A proposta do teto desindexa apenas as despesas de saúde e educação, deixando ainda vinculados gastos mais significativos, que são os benefícios previdenciários, os benefícios assistenciais (Loas/RMV), seguro-desemprego e abono salarial. Essas despesas, que representam muito mais da metade de todo o gasto obrigatório, variam de acordo com o aumento do salário mínimo.
É pouco crível, portanto, que o governo consiga manter as despesas no limite estabelecido pela PEC sem alterar essas vinculações. É compreensível que o ministro Henrique Meirelles não queira entrar nesta discussão, neste momento, pois o governo está envolvido em uma difícil negociação política em torno da reforma da Previdência Social, que certamente tratará dessa questão.

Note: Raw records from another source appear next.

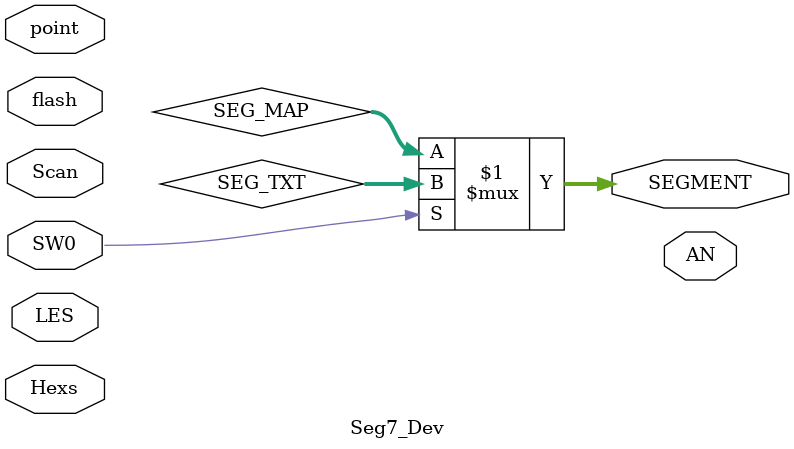
<source format=v>
`timescale 1ns / 1ps
module 	Seg7_Dev(input[2:0] Scan,
						input SW0,
						input flash,
						input[31:0]Hexs,
						input[7:0]point,
						input[7:0]LES,
						output[7:0]SEGMENT,
						output[3:0]AN
						);
reg[3:0] digit;
reg[7:0] SEG_MAP,SEG_TXT;
wire[15:0] Hex_current;
assign SEGMENT = SW0?SEG_TXT:SEG_MAP;
assign Hex_current = Scan[2]?Hexs[31:16]:Hexs[15:0];

endmodule

</source>
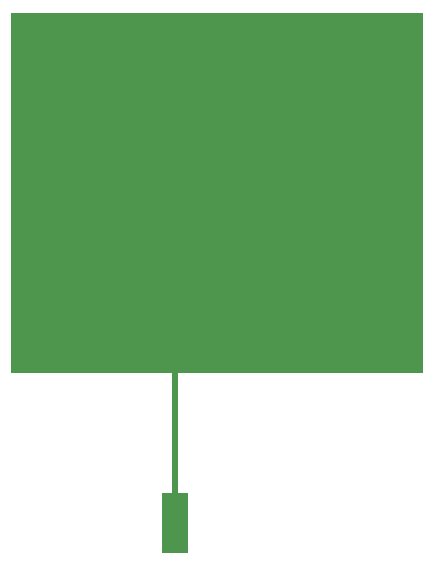
<source format=gbr>
G04 #@! TF.FileFunction,Copper,L1,Top,Signal*
%FSLAX46Y46*%
G04 Gerber Fmt 4.6, Leading zero omitted, Abs format (unit mm)*
G04 Created by KiCad (PCBNEW 4.0.5) date 04/28/17 11:31:22*
%MOMM*%
%LPD*%
G01*
G04 APERTURE LIST*
%ADD10C,0.025400*%
%ADD11R,2.290000X5.080000*%
%ADD12R,34.925000X30.480000*%
%ADD13C,0.508000*%
G04 APERTURE END LIST*
D10*
D11*
X21907500Y2547200D03*
D12*
X25400000Y30492700D03*
D13*
X21907500Y2547200D02*
X21907500Y27000200D01*
X21907500Y27000200D02*
X25400000Y30492700D01*
X21907500Y27000200D02*
X25400000Y30492700D01*
M02*

</source>
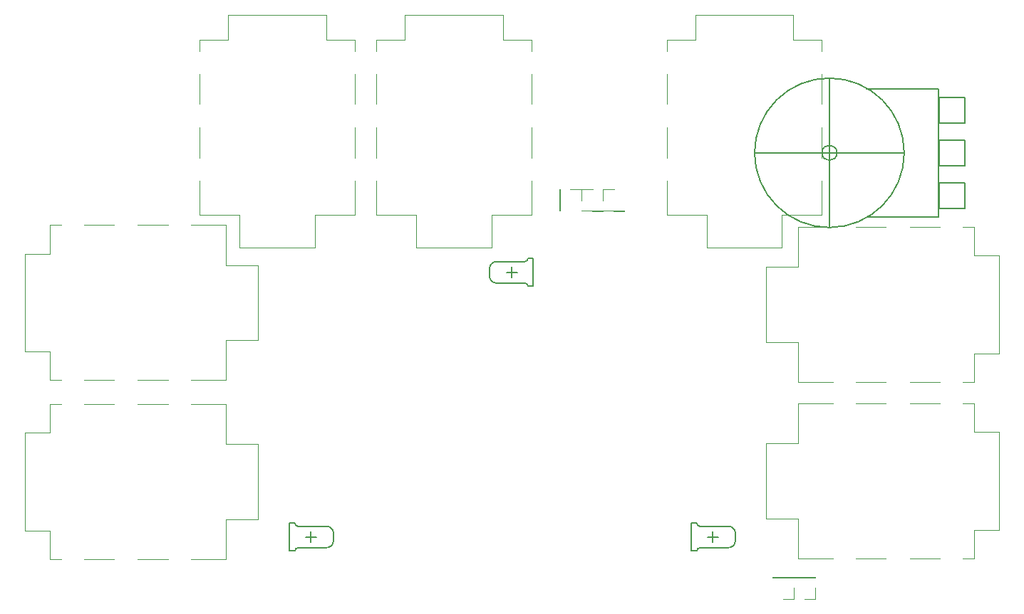
<source format=gbr>
G04 #@! TF.GenerationSoftware,KiCad,Pcbnew,(5.1.5-0-10_14)*
G04 #@! TF.CreationDate,2020-11-25T16:38:17+01:00*
G04 #@! TF.ProjectId,ab-mix,61622d6d-6978-42e6-9b69-6361645f7063,rev?*
G04 #@! TF.SameCoordinates,Original*
G04 #@! TF.FileFunction,Legend,Bot*
G04 #@! TF.FilePolarity,Positive*
%FSLAX46Y46*%
G04 Gerber Fmt 4.6, Leading zero omitted, Abs format (unit mm)*
G04 Created by KiCad (PCBNEW (5.1.5-0-10_14)) date 2020-11-25 16:38:17*
%MOMM*%
%LPD*%
G04 APERTURE LIST*
%ADD10C,0.127000*%
%ADD11C,0.120000*%
G04 APERTURE END LIST*
D10*
X138617000Y-71552000D02*
G75*
G03X138617000Y-71552000I-898000J0D01*
G01*
X128829000Y-71551998D02*
G75*
G03X137719000Y-80442000I8889901J-101D01*
G01*
X137719002Y-62662000D02*
G75*
G03X128829000Y-71552000I-101J-8889901D01*
G01*
X146609000Y-71552000D02*
G75*
G03X137719000Y-62662000I-8890000J0D01*
G01*
X137719000Y-80442000D02*
G75*
G03X146609000Y-71552000I0J8890000D01*
G01*
X142164000Y-79172000D02*
X150673000Y-79172000D01*
X150673000Y-63932000D02*
X142164000Y-63932000D01*
X146609000Y-71552000D02*
X128829000Y-71552000D01*
X137719000Y-80442000D02*
X137719000Y-62662000D01*
X150673000Y-79172000D02*
X150673000Y-63932000D01*
X150800000Y-78156000D02*
X150800000Y-75108000D01*
X150800000Y-73076000D02*
X150800000Y-70028000D01*
X150800000Y-67996000D02*
X150800000Y-64948000D01*
X150800000Y-78156000D02*
X153848000Y-78156000D01*
X153848000Y-78156000D02*
X153848000Y-75108000D01*
X153848000Y-75108000D02*
X150800000Y-75108000D01*
X150800000Y-73076000D02*
X153848000Y-73076000D01*
X153848000Y-73076000D02*
X153848000Y-70028000D01*
X153848000Y-70028000D02*
X150800000Y-70028000D01*
X150800000Y-67996000D02*
X153848000Y-67996000D01*
X153848000Y-67996000D02*
X153848000Y-64948000D01*
X153848000Y-64948000D02*
X150800000Y-64948000D01*
D11*
X87295000Y-58130000D02*
X87295000Y-55130000D01*
X98935000Y-55130000D02*
X87295000Y-55130000D01*
X98935000Y-58130000D02*
X98935000Y-55130000D01*
X97585000Y-82800000D02*
X97585000Y-78980000D01*
X102335000Y-58130000D02*
X98935000Y-58130000D01*
X83895000Y-58130000D02*
X83895000Y-59450000D01*
X102335000Y-58130000D02*
X102335000Y-59450000D01*
X102335000Y-74850000D02*
X102335000Y-78980000D01*
X102335000Y-68550000D02*
X102335000Y-72150000D01*
X102335000Y-62150000D02*
X102335000Y-65750000D01*
X83895000Y-65750000D02*
X83895000Y-62150000D01*
X83895000Y-72150000D02*
X83895000Y-68550000D01*
X83895000Y-78980000D02*
X83895000Y-74850000D01*
X102335000Y-78980000D02*
X97585000Y-78980000D01*
X97545000Y-82800000D02*
X88645000Y-82800000D01*
X88645000Y-82800000D02*
X88645000Y-78980000D01*
X88645000Y-78980000D02*
X83895000Y-78980000D01*
X87295000Y-58130000D02*
X83895000Y-58130000D01*
X154870000Y-83795000D02*
X157870000Y-83795000D01*
X157870000Y-95435000D02*
X157870000Y-83795000D01*
X154870000Y-95435000D02*
X157870000Y-95435000D01*
X130200000Y-94085000D02*
X134020000Y-94085000D01*
X154870000Y-98835000D02*
X154870000Y-95435000D01*
X154870000Y-80395000D02*
X153550000Y-80395000D01*
X154870000Y-98835000D02*
X153550000Y-98835000D01*
X138150000Y-98835000D02*
X134020000Y-98835000D01*
X144450000Y-98835000D02*
X140850000Y-98835000D01*
X150850000Y-98835000D02*
X147250000Y-98835000D01*
X147250000Y-80395000D02*
X150850000Y-80395000D01*
X140850000Y-80395000D02*
X144450000Y-80395000D01*
X134020000Y-80395000D02*
X138150000Y-80395000D01*
X134020000Y-98835000D02*
X134020000Y-94085000D01*
X130200000Y-94045000D02*
X130200000Y-85145000D01*
X130200000Y-85145000D02*
X134020000Y-85145000D01*
X134020000Y-85145000D02*
X134020000Y-80395000D01*
X154870000Y-83795000D02*
X154870000Y-80395000D01*
X154870000Y-104795000D02*
X157870000Y-104795000D01*
X157870000Y-116435000D02*
X157870000Y-104795000D01*
X154870000Y-116435000D02*
X157870000Y-116435000D01*
X130200000Y-115085000D02*
X134020000Y-115085000D01*
X154870000Y-119835000D02*
X154870000Y-116435000D01*
X154870000Y-101395000D02*
X153550000Y-101395000D01*
X154870000Y-119835000D02*
X153550000Y-119835000D01*
X138150000Y-119835000D02*
X134020000Y-119835000D01*
X144450000Y-119835000D02*
X140850000Y-119835000D01*
X150850000Y-119835000D02*
X147250000Y-119835000D01*
X147250000Y-101395000D02*
X150850000Y-101395000D01*
X140850000Y-101395000D02*
X144450000Y-101395000D01*
X134020000Y-101395000D02*
X138150000Y-101395000D01*
X134020000Y-119835000D02*
X134020000Y-115085000D01*
X130200000Y-115045000D02*
X130200000Y-106145000D01*
X130200000Y-106145000D02*
X134020000Y-106145000D01*
X134020000Y-106145000D02*
X134020000Y-101395000D01*
X154870000Y-104795000D02*
X154870000Y-101395000D01*
X45130000Y-95205000D02*
X42130000Y-95205000D01*
X42130000Y-83565000D02*
X42130000Y-95205000D01*
X45130000Y-83565000D02*
X42130000Y-83565000D01*
X69800000Y-84915000D02*
X65980000Y-84915000D01*
X45130000Y-80165000D02*
X45130000Y-83565000D01*
X45130000Y-98605000D02*
X46450000Y-98605000D01*
X45130000Y-80165000D02*
X46450000Y-80165000D01*
X61850000Y-80165000D02*
X65980000Y-80165000D01*
X55550000Y-80165000D02*
X59150000Y-80165000D01*
X49150000Y-80165000D02*
X52750000Y-80165000D01*
X52750000Y-98605000D02*
X49150000Y-98605000D01*
X59150000Y-98605000D02*
X55550000Y-98605000D01*
X65980000Y-98605000D02*
X61850000Y-98605000D01*
X65980000Y-80165000D02*
X65980000Y-84915000D01*
X69800000Y-84955000D02*
X69800000Y-93855000D01*
X69800000Y-93855000D02*
X65980000Y-93855000D01*
X65980000Y-93855000D02*
X65980000Y-98605000D01*
X45130000Y-95205000D02*
X45130000Y-98605000D01*
X45130000Y-116505000D02*
X42130000Y-116505000D01*
X42130000Y-104865000D02*
X42130000Y-116505000D01*
X45130000Y-104865000D02*
X42130000Y-104865000D01*
X69800000Y-106215000D02*
X65980000Y-106215000D01*
X45130000Y-101465000D02*
X45130000Y-104865000D01*
X45130000Y-119905000D02*
X46450000Y-119905000D01*
X45130000Y-101465000D02*
X46450000Y-101465000D01*
X61850000Y-101465000D02*
X65980000Y-101465000D01*
X55550000Y-101465000D02*
X59150000Y-101465000D01*
X49150000Y-101465000D02*
X52750000Y-101465000D01*
X52750000Y-119905000D02*
X49150000Y-119905000D01*
X59150000Y-119905000D02*
X55550000Y-119905000D01*
X65980000Y-119905000D02*
X61850000Y-119905000D01*
X65980000Y-101465000D02*
X65980000Y-106215000D01*
X69800000Y-106255000D02*
X69800000Y-115155000D01*
X69800000Y-115155000D02*
X65980000Y-115155000D01*
X65980000Y-115155000D02*
X65980000Y-119905000D01*
X45130000Y-116505000D02*
X45130000Y-119905000D01*
X121795000Y-58130000D02*
X121795000Y-55130000D01*
X133435000Y-55130000D02*
X121795000Y-55130000D01*
X133435000Y-58130000D02*
X133435000Y-55130000D01*
X132085000Y-82800000D02*
X132085000Y-78980000D01*
X136835000Y-58130000D02*
X133435000Y-58130000D01*
X118395000Y-58130000D02*
X118395000Y-59450000D01*
X136835000Y-58130000D02*
X136835000Y-59450000D01*
X136835000Y-74850000D02*
X136835000Y-78980000D01*
X136835000Y-68550000D02*
X136835000Y-72150000D01*
X136835000Y-62150000D02*
X136835000Y-65750000D01*
X118395000Y-65750000D02*
X118395000Y-62150000D01*
X118395000Y-72150000D02*
X118395000Y-68550000D01*
X118395000Y-78980000D02*
X118395000Y-74850000D01*
X136835000Y-78980000D02*
X132085000Y-78980000D01*
X132045000Y-82800000D02*
X123145000Y-82800000D01*
X123145000Y-82800000D02*
X123145000Y-78980000D01*
X123145000Y-78980000D02*
X118395000Y-78980000D01*
X121795000Y-58130000D02*
X118395000Y-58130000D01*
X66295000Y-58130000D02*
X66295000Y-55130000D01*
X77935000Y-55130000D02*
X66295000Y-55130000D01*
X77935000Y-58130000D02*
X77935000Y-55130000D01*
X76585000Y-82800000D02*
X76585000Y-78980000D01*
X81335000Y-58130000D02*
X77935000Y-58130000D01*
X62895000Y-58130000D02*
X62895000Y-59450000D01*
X81335000Y-58130000D02*
X81335000Y-59450000D01*
X81335000Y-74850000D02*
X81335000Y-78980000D01*
X81335000Y-68550000D02*
X81335000Y-72150000D01*
X81335000Y-62150000D02*
X81335000Y-65750000D01*
X62895000Y-65750000D02*
X62895000Y-62150000D01*
X62895000Y-72150000D02*
X62895000Y-68550000D01*
X62895000Y-78980000D02*
X62895000Y-74850000D01*
X81335000Y-78980000D02*
X76585000Y-78980000D01*
X76545000Y-82800000D02*
X67645000Y-82800000D01*
X67645000Y-82800000D02*
X67645000Y-78980000D01*
X67645000Y-78980000D02*
X62895000Y-78980000D01*
X66295000Y-58130000D02*
X62895000Y-58130000D01*
X105715000Y-78410000D02*
X105651500Y-78410000D01*
X105715000Y-75870000D02*
X105655000Y-75870000D01*
X105655000Y-75870000D02*
X105651500Y-78410000D01*
X105715000Y-75870000D02*
X105715000Y-78410000D01*
X108251500Y-75873500D02*
X108251500Y-77203500D01*
X106921500Y-75870000D02*
X108251500Y-75870000D01*
X110795000Y-78410000D02*
X110795000Y-78473500D01*
X108255000Y-78410000D02*
X108255000Y-78470000D01*
X108255000Y-78470000D02*
X110795000Y-78473500D01*
X108255000Y-78410000D02*
X110795000Y-78410000D01*
X108258500Y-75873500D02*
X109588500Y-75873500D01*
X108255000Y-77203500D02*
X108255000Y-75873500D01*
X113335000Y-78410000D02*
X113335000Y-78473500D01*
X110795000Y-78410000D02*
X110795000Y-78470000D01*
X110795000Y-78470000D02*
X113335000Y-78473500D01*
X110795000Y-78410000D02*
X113335000Y-78410000D01*
X110798500Y-75873500D02*
X112128500Y-75873500D01*
X110795000Y-77203500D02*
X110795000Y-75873500D01*
X130988000Y-122098000D02*
X130988000Y-122034500D01*
X133528000Y-122098000D02*
X133528000Y-122038000D01*
X133528000Y-122038000D02*
X130988000Y-122034500D01*
X133528000Y-122098000D02*
X130988000Y-122098000D01*
X133524500Y-124634500D02*
X132194500Y-124634500D01*
X133528000Y-123304500D02*
X133528000Y-124634500D01*
X133528000Y-122098000D02*
X133528000Y-122034500D01*
X136068000Y-122098000D02*
X136068000Y-122038000D01*
X136068000Y-122038000D02*
X133528000Y-122034500D01*
X136068000Y-122098000D02*
X133528000Y-122098000D01*
X136064500Y-124634500D02*
X134734500Y-124634500D01*
X136068000Y-123304500D02*
X136068000Y-124634500D01*
D10*
X76759000Y-117272000D02*
X75489000Y-117272000D01*
X76124000Y-117907000D02*
X76124000Y-116637000D01*
X73584000Y-118923000D02*
X74219000Y-118923000D01*
X73584000Y-115621000D02*
X73584000Y-118923000D01*
X74219000Y-115621000D02*
X73584000Y-115621000D01*
X74219000Y-118923000D02*
G75*
G02X74600000Y-118542000I381000J0D01*
G01*
X77902000Y-118542000D02*
X74600000Y-118542000D01*
X74219000Y-115621000D02*
G75*
G03X74600000Y-116002000I381000J0D01*
G01*
X77902000Y-116002000D02*
X74600000Y-116002000D01*
X77901999Y-116002001D02*
G75*
G02X78791000Y-116764000I63501J-825500D01*
G01*
X78791000Y-117780000D02*
X78791000Y-116764000D01*
X78791001Y-117779999D02*
G75*
G02X77902000Y-118542000I-825501J63500D01*
G01*
X126543001Y-117779999D02*
G75*
G02X125654000Y-118542000I-825501J63500D01*
G01*
X126543000Y-117780000D02*
X126543000Y-116764000D01*
X125653999Y-116002001D02*
G75*
G02X126543000Y-116764000I63501J-825500D01*
G01*
X125654000Y-116002000D02*
X122352000Y-116002000D01*
X121971000Y-115621000D02*
G75*
G03X122352000Y-116002000I381000J0D01*
G01*
X125654000Y-118542000D02*
X122352000Y-118542000D01*
X121971000Y-118923000D02*
G75*
G02X122352000Y-118542000I381000J0D01*
G01*
X121971000Y-115621000D02*
X121336000Y-115621000D01*
X121336000Y-115621000D02*
X121336000Y-118923000D01*
X121336000Y-118923000D02*
X121971000Y-118923000D01*
X123876000Y-117907000D02*
X123876000Y-116637000D01*
X124511000Y-117272000D02*
X123241000Y-117272000D01*
X99365000Y-85776000D02*
X100635000Y-85776000D01*
X100000000Y-85141000D02*
X100000000Y-86411000D01*
X102540000Y-84125000D02*
X101905000Y-84125000D01*
X102540000Y-87427000D02*
X102540000Y-84125000D01*
X101905000Y-87427000D02*
X102540000Y-87427000D01*
X101905000Y-84125000D02*
G75*
G02X101524000Y-84506000I-381000J0D01*
G01*
X98222000Y-84506000D02*
X101524000Y-84506000D01*
X101905000Y-87427000D02*
G75*
G03X101524000Y-87046000I-381000J0D01*
G01*
X98222000Y-87046000D02*
X101524000Y-87046000D01*
X98222001Y-87045999D02*
G75*
G02X97333000Y-86284000I-63501J825500D01*
G01*
X97333000Y-85268000D02*
X97333000Y-86284000D01*
X97332999Y-85268001D02*
G75*
G02X98222000Y-84506000I825501J-63500D01*
G01*
M02*

</source>
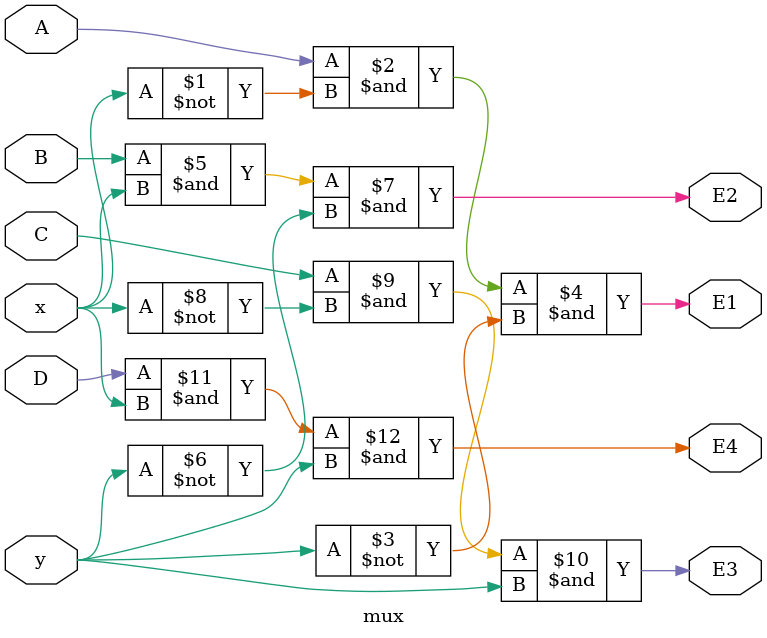
<source format=v>
`timescale 1ns / 1ps

module mux(
    input x,
    input y,
    input A,
    input B,
    input C,
    input D,
    output E1,
    output E2,
    output E3,
    output E4    
    );

assign E1 = (A&(~x)&(~y));
assign E2 = (B&x&(~y));
assign E3 = (C&(~x)&y);
assign E4 = (D&x&y);

endmodule
</source>
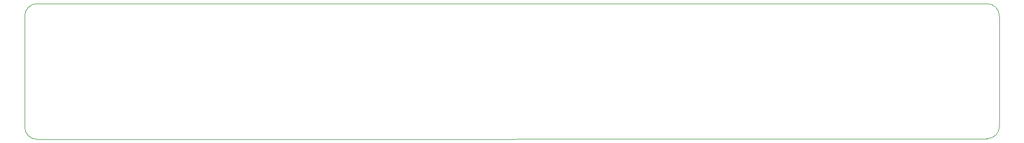
<source format=gbr>
%TF.GenerationSoftware,KiCad,Pcbnew,7.0.5*%
%TF.CreationDate,2024-05-20T19:12:35+03:00*%
%TF.ProjectId,Tempuino,54656d70-7569-46e6-9f2e-6b696361645f,rev?*%
%TF.SameCoordinates,Original*%
%TF.FileFunction,Profile,NP*%
%FSLAX46Y46*%
G04 Gerber Fmt 4.6, Leading zero omitted, Abs format (unit mm)*
G04 Created by KiCad (PCBNEW 7.0.5) date 2024-05-20 19:12:35*
%MOMM*%
%LPD*%
G01*
G04 APERTURE LIST*
%TA.AperFunction,Profile*%
%ADD10C,0.100000*%
%TD*%
G04 APERTURE END LIST*
D10*
X212500000Y-96800000D02*
G75*
G03*
X214500000Y-94800000I0J2000000D01*
G01*
X214500000Y-76900000D02*
G75*
G03*
X212500000Y-74900000I-2000000J0D01*
G01*
X57100000Y-94900000D02*
G75*
G03*
X59100000Y-96900000I2000000J0D01*
G01*
X59100000Y-74900000D02*
G75*
G03*
X57100000Y-76900000I0J-2000000D01*
G01*
X212500000Y-74900000D02*
X59100000Y-74900000D01*
X214500000Y-94800000D02*
X214500000Y-76900000D01*
X59100000Y-96900000D02*
X212500000Y-96800000D01*
X57100000Y-76900000D02*
X57100000Y-94900000D01*
M02*

</source>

Há um aspecto a ser considerado. Pela legislação atual, o salário mínimo só terá aumento real a partir de 2019, mesmo assim se houver crescimento da economia no próximo ano. Assim, o mínimo terá apenas correção pela inflação e as despesas que são vinculadas a ele também. Elas se manterão, portanto, dentro da regra do teto até 2018. Em algum momento, porém, o governo terá que enfrentar este problema.
É pouco crível também a afirmação do ministro Meirelles, na entrevista coletiva de ontem, de que a melhoria da situação fiscal da União será garantida, no primeiro momento, apenas pela arrecadação que será obtida com a recuperação da economia. Por essa tese, aprovado o teto pelo Congresso, que manteria constante a despesa em termos reais, a saída do atual déficit primário nas contas para um superávit primário seria obtido apenas com a recuperação da receita.
As projeções feitas por vários economistas mostram que o teto para o gasto só garantirá que o governo federal volte a ter superávit primário em um período que vai de quatro a oito ano, dependendo da rapidez da retomada da economia e da sua intensidade. Isto significa que para obter superávit significativo a curto e médio prazo, Meirelles terá que propor aumento ou criação de tributo.